■ **ЗАДАНИЯ**
**a)** Переведите на английский язык следующее предложение из текста о Пунине: «После революции Пунин устроился неплохо — комиссаром Русского музея и Эрмитажа».
**b)** Перепишите без изменений часть текста о Пунине между словами «После революции Пунин» и «мусор за драгоценности.», включая их самих.
**c)** В чьём дневнике, согласно тексту о Пунине, нашёл отражение его первый арест?

■ **ТЕКСТ**
· · · · · · ·
После революции Пунин устроился неплохо — комиссаром Русского музея и Эрмитажа. С этими его должностями и связан его первый арест, нашедший отражение в дневнике Александра Бенуа в 1921 году: «3 августа. Арестован Пунин. Рассказывают, что к нему явились 12 человек и прямо потребовали, чтобы он вынул пакет, лежащий на такой-то полке в его несгораемом шкафу, а другой пакет нашли в ящике письменного стола. Его увели. Юрий предполагает, что это последствия его аферы на валюте с бриллиантами, которые он продавал вместе с московским Бриком. Может быть, последний его и выдал…» Вот оно как — с Лилей Пунин не нашел общего языка, зато сблизился с Осей, не оставившим нехорошей привычки выдавать всякий мусор за драгоценности.
· · · · · · ·
[Записанные данные]
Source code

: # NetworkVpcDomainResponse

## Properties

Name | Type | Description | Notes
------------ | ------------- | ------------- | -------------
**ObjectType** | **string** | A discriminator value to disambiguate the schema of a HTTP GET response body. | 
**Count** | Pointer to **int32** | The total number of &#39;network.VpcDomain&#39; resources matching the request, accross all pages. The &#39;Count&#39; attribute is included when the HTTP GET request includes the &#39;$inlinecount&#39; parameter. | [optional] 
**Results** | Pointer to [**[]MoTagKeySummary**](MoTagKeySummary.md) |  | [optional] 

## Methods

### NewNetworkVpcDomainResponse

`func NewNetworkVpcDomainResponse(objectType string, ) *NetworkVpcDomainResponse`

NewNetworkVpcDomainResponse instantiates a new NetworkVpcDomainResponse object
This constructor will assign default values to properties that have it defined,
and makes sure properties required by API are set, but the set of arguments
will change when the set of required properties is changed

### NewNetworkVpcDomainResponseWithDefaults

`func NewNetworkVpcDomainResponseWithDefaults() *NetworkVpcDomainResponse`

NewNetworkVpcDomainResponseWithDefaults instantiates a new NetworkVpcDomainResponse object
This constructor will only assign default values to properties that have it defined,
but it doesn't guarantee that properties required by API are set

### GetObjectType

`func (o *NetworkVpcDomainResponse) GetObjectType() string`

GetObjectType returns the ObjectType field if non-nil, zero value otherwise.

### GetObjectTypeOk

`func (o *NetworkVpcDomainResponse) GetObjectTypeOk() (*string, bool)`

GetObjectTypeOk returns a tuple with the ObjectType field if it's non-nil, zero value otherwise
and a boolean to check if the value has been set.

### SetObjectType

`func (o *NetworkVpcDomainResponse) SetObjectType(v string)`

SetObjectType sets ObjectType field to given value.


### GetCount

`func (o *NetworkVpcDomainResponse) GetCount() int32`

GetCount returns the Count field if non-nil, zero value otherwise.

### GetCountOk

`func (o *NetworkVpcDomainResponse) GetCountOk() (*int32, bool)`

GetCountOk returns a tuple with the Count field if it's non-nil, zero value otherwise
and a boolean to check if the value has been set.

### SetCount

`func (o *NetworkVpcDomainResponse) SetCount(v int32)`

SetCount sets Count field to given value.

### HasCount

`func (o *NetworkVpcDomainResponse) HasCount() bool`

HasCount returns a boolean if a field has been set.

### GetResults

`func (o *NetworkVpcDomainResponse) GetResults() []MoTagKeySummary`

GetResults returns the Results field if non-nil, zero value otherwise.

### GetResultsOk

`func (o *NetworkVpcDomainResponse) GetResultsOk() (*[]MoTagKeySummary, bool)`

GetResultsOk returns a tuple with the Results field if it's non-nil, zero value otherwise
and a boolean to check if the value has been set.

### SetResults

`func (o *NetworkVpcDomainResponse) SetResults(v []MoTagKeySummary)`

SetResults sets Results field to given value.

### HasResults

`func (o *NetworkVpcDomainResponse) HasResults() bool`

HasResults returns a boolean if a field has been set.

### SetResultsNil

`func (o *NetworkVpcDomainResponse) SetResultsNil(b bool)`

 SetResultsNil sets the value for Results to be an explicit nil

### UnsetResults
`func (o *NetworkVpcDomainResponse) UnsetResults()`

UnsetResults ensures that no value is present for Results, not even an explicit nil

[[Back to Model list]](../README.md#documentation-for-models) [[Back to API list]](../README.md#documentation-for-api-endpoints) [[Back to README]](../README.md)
· · · · · · ·
■ **ОТВЕТЫ ПО ЗАДАНИЯМ**
**a)** After the revolution, Punin settled in quite well, as commissar of the Russian Museum and the Hermitage.

**b)**
После революции Пунин устроился неплохо — комиссаром Русского музея и Эрмитажа. С этими его должностями и связан его первый арест, нашедший отражение в дневнике Александра Бенуа в 1921 году: «3 августа. Арестован Пунин. Рассказывают, что к нему явились 12 человек и прямо потребовали, чтобы он вынул пакет, лежащий на такой-то полке в его несгораемом шкафу, а другой пакет нашли в ящике письменного стола. Его увели. Юрий предполагает, что это последствия его аферы на валюте с бриллиантами, которые он продавал вместе с московским Бриком. Может быть, последний его и выдал…» Вот оно как — с Лилей Пунин не нашел общего языка, зато сблизился с Осей, не оставившим нехорошей привычки выдавать всякий мусор за драгоценности.

**c)** В дневнике Александра Бенуа.